Gov. J.B. Pritzker's administration Thursday rolled out its plan on how to deal with the most watched issue in state government, describing in detail how it will deal with more than $130 billion in pension debt. And though the proposed solution includes some new items, such as a possible sale or reuse of state assets like the Illinois Tollway, much of it will seem familiar to Illinois voters: borrowing money to shore up the state's pension funds and deferring scheduled payments to them farther into the future.
In a speech to the City Club of Chicago and a phone interview, Deputy Gov. Dan Hynes suggested the key to the plan is to extend the period of time the state has to reach full funding of its pension plays by seven years, to 2052. "Full funding" currently is defined has having 90% of the assets needed to pay promised benefits.
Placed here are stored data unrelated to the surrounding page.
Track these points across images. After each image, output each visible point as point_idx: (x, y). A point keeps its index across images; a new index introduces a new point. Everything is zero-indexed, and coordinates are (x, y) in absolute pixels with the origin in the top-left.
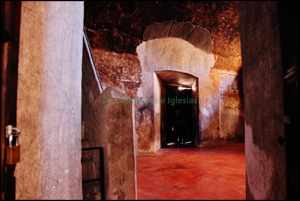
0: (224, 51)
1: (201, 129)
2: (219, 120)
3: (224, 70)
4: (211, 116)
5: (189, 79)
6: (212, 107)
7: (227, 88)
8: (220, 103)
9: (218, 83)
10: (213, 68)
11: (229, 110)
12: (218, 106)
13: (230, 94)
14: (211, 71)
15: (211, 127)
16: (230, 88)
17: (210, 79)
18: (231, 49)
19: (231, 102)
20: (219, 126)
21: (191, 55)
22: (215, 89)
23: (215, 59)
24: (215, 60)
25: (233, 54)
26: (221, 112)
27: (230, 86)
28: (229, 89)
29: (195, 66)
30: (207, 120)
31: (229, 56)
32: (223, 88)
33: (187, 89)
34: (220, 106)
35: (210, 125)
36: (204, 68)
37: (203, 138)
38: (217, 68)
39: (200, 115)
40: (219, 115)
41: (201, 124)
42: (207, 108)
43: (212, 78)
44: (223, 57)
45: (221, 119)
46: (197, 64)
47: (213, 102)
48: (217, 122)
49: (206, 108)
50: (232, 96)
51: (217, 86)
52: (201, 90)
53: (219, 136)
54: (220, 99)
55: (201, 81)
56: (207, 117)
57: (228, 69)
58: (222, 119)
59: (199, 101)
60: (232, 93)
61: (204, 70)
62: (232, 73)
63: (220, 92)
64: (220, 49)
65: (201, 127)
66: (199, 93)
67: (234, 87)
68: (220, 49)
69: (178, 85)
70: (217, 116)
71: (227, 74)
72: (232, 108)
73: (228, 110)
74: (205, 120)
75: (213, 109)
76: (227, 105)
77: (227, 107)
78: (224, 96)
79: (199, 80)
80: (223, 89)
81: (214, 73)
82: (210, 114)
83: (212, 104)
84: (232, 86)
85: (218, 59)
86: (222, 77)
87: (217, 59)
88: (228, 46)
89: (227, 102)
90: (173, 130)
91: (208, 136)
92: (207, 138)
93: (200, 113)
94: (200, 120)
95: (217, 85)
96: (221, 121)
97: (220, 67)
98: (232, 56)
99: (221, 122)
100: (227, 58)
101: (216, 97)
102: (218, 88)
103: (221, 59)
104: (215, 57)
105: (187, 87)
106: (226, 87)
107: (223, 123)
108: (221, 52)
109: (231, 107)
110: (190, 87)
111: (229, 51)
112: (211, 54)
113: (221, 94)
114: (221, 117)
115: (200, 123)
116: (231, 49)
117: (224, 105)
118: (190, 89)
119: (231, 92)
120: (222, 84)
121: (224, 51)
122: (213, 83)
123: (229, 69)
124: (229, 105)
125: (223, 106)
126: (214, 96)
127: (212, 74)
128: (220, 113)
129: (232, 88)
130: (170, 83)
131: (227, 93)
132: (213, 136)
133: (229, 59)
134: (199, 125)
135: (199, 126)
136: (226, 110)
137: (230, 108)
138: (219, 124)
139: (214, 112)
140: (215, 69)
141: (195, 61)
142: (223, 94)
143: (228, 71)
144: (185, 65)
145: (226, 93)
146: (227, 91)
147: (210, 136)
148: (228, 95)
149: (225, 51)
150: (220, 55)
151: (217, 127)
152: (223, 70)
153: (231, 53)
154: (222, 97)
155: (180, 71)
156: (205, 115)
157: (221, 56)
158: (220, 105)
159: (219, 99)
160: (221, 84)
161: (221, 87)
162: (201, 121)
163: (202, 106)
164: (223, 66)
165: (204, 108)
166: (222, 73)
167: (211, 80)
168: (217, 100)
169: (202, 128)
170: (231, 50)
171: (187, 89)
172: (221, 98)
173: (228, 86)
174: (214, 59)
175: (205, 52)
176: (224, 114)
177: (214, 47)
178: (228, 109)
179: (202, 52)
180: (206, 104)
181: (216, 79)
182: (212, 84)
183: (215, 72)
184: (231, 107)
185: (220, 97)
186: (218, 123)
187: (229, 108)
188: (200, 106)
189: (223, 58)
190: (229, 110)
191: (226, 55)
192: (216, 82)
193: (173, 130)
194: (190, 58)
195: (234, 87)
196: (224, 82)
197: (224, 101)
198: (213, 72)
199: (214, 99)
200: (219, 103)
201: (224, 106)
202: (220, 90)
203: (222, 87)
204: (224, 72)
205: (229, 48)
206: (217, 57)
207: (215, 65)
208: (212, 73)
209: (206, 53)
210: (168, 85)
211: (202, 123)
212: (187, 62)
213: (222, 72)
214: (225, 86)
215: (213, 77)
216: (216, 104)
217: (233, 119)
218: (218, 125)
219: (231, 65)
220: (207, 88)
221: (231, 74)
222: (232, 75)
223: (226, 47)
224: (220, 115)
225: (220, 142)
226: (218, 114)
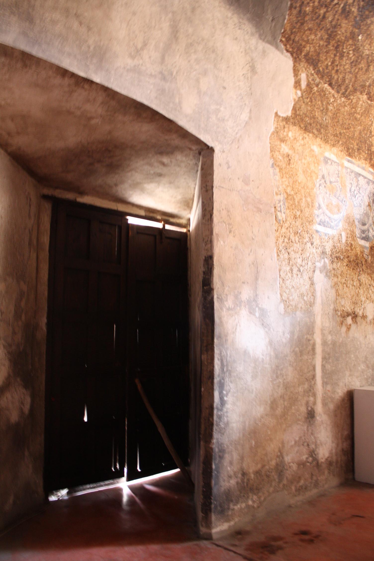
0: (337, 58)
1: (221, 432)
2: (314, 377)
3: (335, 150)
4: (277, 357)
5: (165, 160)
6: (282, 306)
7: (345, 230)
8: (318, 294)
9: (309, 199)
10: (286, 119)
11: (353, 327)
12: (312, 304)
13: (356, 255)
14: (276, 132)
15: (279, 411)
16: (358, 233)
17: (271, 170)
18: (363, 58)
19: (361, 292)
20: (315, 403)
21: (173, 13)
22: (298, 223)
23: (297, 84)
24: (295, 87)
25: (369, 86)
26: (323, 334)
27: (357, 223)
28: (352, 235)
29: (198, 81)
30: (254, 377)
31: (355, 90)
32: (331, 227)
33: (168, 227)
34: (318, 308)
35: (273, 404)
36: (247, 110)
37: (233, 482)
38: (306, 129)
39: (216, 351)
40: (313, 349)
41: (223, 402)
42: (257, 314)
43: (281, 169)
44: (330, 85)
45: (323, 366)
46: (205, 73)
47: (288, 282)
48: (306, 386)
49: (252, 312)
50: (364, 267)
51: (307, 212)
52: (224, 213)
53: (312, 453)
54: (317, 272)
55: (229, 167)
56: (256, 360)
57: (348, 149)
58: (328, 367)
59: (216, 271)
60: (362, 252)
61: (245, 116)
62: (364, 169)
63: (317, 241)
64: (321, 39)
65: (220, 417)
66: (216, 230)
67: (368, 230)
68: (321, 39)
69: (121, 208)
70: (305, 357)
71: (344, 170)
72: (364, 317)
73: (349, 329)
74: (248, 378)
75: (288, 320)
76: (348, 308)
77: (348, 315)
78: (332, 262)
79: (218, 158)
80: (330, 232)
81: (293, 148)
82: (271, 343)
83: (285, 296)
84: (364, 224)
85: (308, 85)
86: (323, 177)
87: (304, 84)
88: (353, 36)
89: (346, 290)
90: (86, 419)
91: (259, 466)
92: (257, 473)
93: (220, 337)
94: (216, 380)
95: (303, 204)
96: (323, 378)
97: (319, 131)
98: (365, 97)
99: (325, 383)
100: (346, 97)
101: (299, 261)
102: (311, 222)
103: (322, 94)
104: (296, 72)
105: (167, 222)
106: (341, 226)
107: (329, 387)
108: (322, 57)
109: (361, 313)
110: (183, 221)
111: (354, 63)
112: (277, 47)
113: (324, 253)
114: (324, 358)
115: (216, 394)
116: (363, 58)
117: (335, 302)
118: (184, 230)
119: (358, 250)
120: (323, 206)
121: (337, 58)
122: (288, 195)
123: (353, 149)
124: (355, 303)
125: (332, 307)
126: (293, 255)
127: (285, 148)
128: (318, 339)
129: (363, 232)
130: (82, 193)
131: (347, 251)
132: (288, 459)
133: (354, 107)
134: (211, 408)
135: (211, 414)
136: (344, 329)
137: (359, 319)
138: (314, 395)
139: (292, 333)
140: (297, 128)
141: (194, 57)
142: (332, 253)
143: (350, 155)
144: (133, 57)
145: (341, 251)
146: (344, 240)
147: (273, 463)
148: (350, 261)
149: (342, 56)
150: (318, 72)
151: (303, 409)
152: (328, 147)
153: (362, 77)
154: (325, 266)
155: (97, 79)
156: (246, 353)
157: (322, 75)
158: (319, 301)
159: (314, 271)
160: (319, 207)
161: (322, 217)
162: (222, 386)
163: (229, 303)
164: (331, 130)
165: (244, 312)
166: (326, 160)
167: (278, 177)
168: (306, 276)
169: (227, 424)
170: (363, 65)
171: (168, 227)
172: (321, 272)
173: (350, 221)
174: (292, 81)
175: (248, 27)
176: (334, 343)
177: (295, 12)
178: (349, 320)
179: (235, 19)
180: (256, 289)
181: (301, 178)
182: (281, 197)
183: (297, 146)
184: (361, 313)
185: (319, 265)
186: (311, 391)
187: (355, 316)
188: (220, 300)
189: (329, 88)
190: (353, 327)
191: (344, 80)
192: (303, 191)
193: (86, 419)
194: (166, 25)
195: (371, 230)
196: (334, 201)
197: (336, 284)
198: (289, 142)
199: (292, 270)
200: (313, 295)
201: (336, 310)
202: (317, 231)
203: (327, 220)
204: (333, 157)
205: (356, 50)
206: (303, 76)
207: (294, 109)
208: (283, 145)
209: (257, 36)
210: (70, 196)
211: (229, 399)
212: (145, 44)
213: (327, 154)
214: (336, 217)
215: (289, 164)
216: (302, 295)
217: (368, 367)
218: (312, 399)
219: (360, 133)
220: (260, 210)
221: (360, 175)
222: (365, 178)
223: (347, 39)
224: (319, 349)
225: (316, 484)
226: (310, 348)
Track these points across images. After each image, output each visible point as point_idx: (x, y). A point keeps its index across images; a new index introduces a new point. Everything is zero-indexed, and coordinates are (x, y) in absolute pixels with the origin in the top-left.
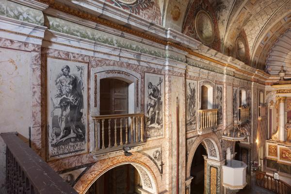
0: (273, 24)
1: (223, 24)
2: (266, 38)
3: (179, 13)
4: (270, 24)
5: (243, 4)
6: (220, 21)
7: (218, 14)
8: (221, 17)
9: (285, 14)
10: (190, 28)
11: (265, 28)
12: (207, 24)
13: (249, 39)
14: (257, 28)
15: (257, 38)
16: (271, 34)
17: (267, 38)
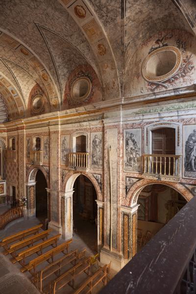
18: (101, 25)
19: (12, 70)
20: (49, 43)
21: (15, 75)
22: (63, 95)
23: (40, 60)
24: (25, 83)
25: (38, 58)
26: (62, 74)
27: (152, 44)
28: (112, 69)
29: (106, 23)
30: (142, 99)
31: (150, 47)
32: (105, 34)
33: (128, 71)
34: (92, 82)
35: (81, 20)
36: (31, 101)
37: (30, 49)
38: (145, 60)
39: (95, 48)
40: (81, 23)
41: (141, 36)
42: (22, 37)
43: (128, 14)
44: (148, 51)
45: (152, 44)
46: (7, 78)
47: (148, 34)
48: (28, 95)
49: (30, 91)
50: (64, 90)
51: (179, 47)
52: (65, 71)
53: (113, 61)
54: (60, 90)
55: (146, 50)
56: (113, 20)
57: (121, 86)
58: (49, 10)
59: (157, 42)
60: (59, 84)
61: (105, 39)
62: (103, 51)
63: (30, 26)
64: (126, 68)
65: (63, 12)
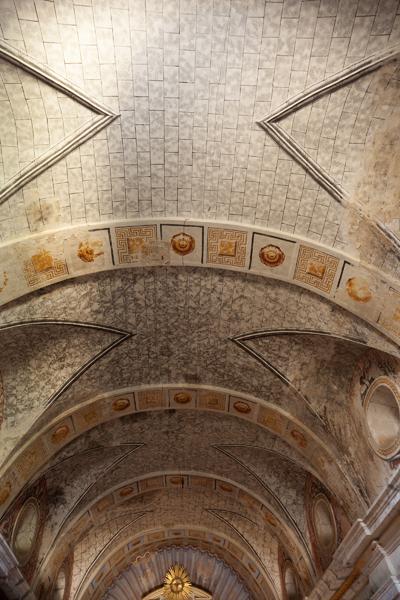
0: (114, 550)
1: (52, 531)
2: (100, 575)
3: (8, 495)
4: (109, 548)
5: (88, 507)
6: (50, 523)
7: (51, 510)
8: (54, 517)
9: (131, 538)
10: (6, 526)
11: (103, 555)
12: (30, 524)
13: (75, 570)
14: (93, 551)
15: (89, 572)
16: (108, 568)
17: (102, 575)
18: (274, 407)
19: (232, 523)
20: (244, 461)
21: (240, 530)
22: (310, 547)
23: (252, 493)
24: (261, 540)
25: (245, 489)
26: (290, 502)
27: (359, 389)
28: (330, 462)
29: (277, 401)
30: (388, 510)
31: (359, 396)
32: (287, 414)
33: (356, 453)
34: (329, 500)
35: (250, 415)
36: (283, 583)
37: (229, 481)
38: (364, 420)
39: (290, 440)
40: (253, 417)
41: (335, 388)
42: (211, 469)
43: (290, 377)
44: (360, 402)
45: (359, 389)
46: (233, 541)
47: (343, 379)
48: (276, 567)
49: (276, 557)
50: (308, 535)
51: (386, 374)
52: (292, 493)
53: (322, 449)
54: (301, 538)
55: (357, 402)
56: (281, 393)
57: (361, 491)
58: (216, 424)
59: (362, 383)
60: (295, 525)
61: (290, 422)
62: (303, 440)
63: (210, 452)
64: (351, 450)
65: (228, 418)
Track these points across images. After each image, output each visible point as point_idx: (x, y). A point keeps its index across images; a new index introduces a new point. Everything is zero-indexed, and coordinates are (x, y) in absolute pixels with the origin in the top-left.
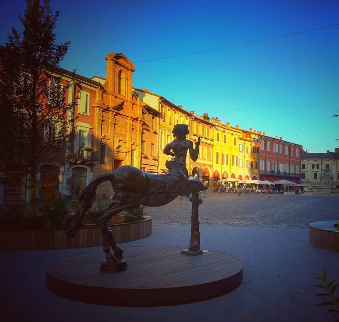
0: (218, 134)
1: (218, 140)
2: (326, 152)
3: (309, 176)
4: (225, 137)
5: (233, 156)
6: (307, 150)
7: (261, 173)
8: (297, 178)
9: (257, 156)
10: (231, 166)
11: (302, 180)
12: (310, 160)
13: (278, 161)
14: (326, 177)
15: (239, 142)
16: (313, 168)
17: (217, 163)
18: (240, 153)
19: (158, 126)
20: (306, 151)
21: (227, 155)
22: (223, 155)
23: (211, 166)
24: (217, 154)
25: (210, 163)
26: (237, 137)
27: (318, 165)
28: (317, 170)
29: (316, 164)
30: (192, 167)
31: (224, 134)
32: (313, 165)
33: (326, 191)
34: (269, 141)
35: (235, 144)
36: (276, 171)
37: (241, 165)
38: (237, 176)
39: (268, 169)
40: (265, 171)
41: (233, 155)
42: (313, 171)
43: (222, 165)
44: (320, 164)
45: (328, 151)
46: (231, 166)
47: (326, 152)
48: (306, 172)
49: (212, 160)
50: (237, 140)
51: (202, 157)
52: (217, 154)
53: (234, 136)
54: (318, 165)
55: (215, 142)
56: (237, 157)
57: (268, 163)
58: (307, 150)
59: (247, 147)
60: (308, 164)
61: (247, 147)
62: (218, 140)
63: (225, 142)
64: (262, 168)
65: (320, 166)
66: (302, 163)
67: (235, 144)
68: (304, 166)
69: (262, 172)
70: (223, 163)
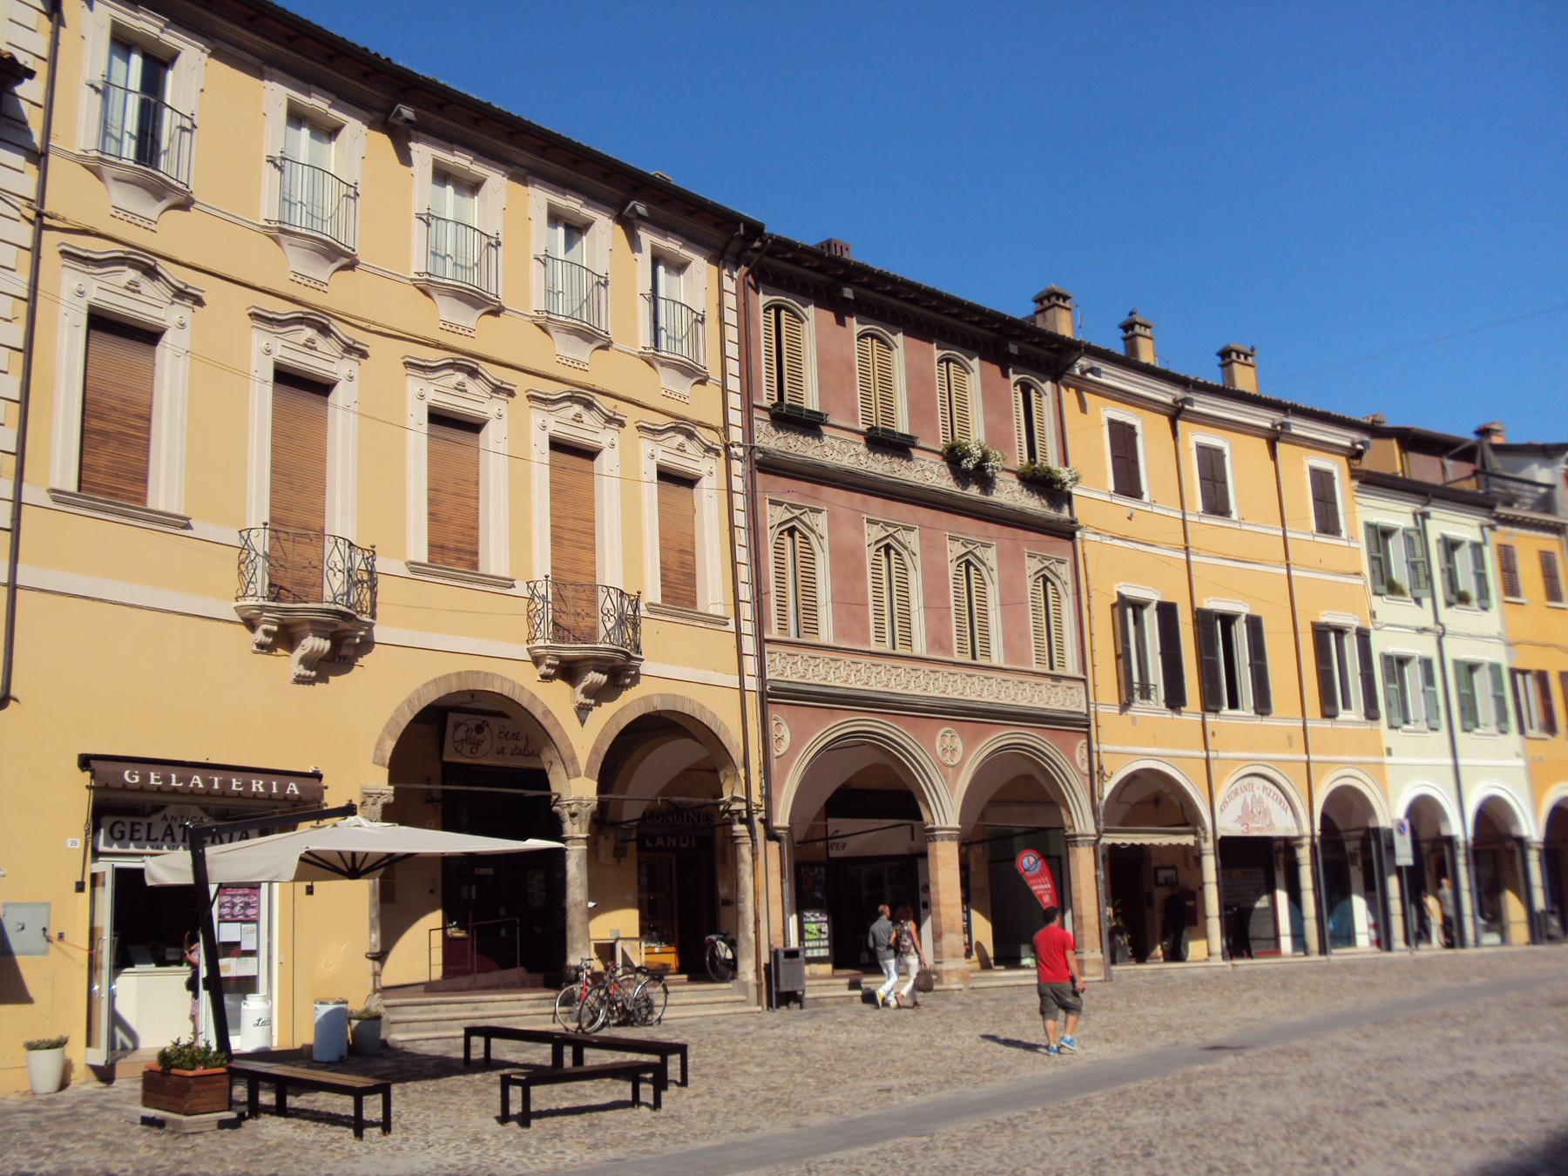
0: (1123, 437)
1: (1128, 483)
4: (1211, 462)
5: (1321, 633)
18: (1390, 610)
21: (1254, 624)
23: (1079, 725)
26: (1337, 467)
30: (794, 748)
31: (1194, 436)
35: (1328, 522)
41: (1326, 617)
43: (1210, 718)
46: (1316, 723)
49: (1072, 668)
50: (1343, 486)
51: (937, 641)
53: (1300, 464)
56: (1363, 636)
62: (1128, 483)
63: (1217, 504)
67: (1328, 522)
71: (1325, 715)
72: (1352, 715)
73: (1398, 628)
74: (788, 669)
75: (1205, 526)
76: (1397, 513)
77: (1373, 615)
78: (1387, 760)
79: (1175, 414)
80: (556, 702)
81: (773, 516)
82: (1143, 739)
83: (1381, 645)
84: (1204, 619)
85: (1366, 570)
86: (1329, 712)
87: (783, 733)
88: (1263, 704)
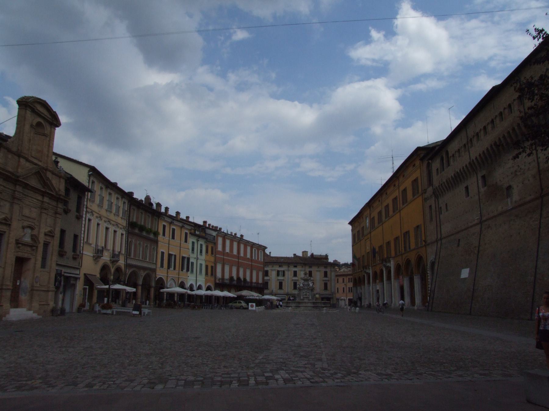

Mr. Hynes said the deferral will buy the state time to examine asset sales and other matters — and give Mr. Pritzker some leeway in dealing with a projected deficit of $3.2 billion in the new fiscal 2020 budget he's set to unveil Feb. 20. Specifically, extending the full-payment ramp to 2052 will reduce the amount the state has to contribute next year by about $800 million. The state "still will have to contribute $8 billion," Mr. Hynes noted. But by deferring the payment owed, the state will run up increased interest costs on debt it legally will have to pay, Mr. Hynes conceded, declining to give a cost figure.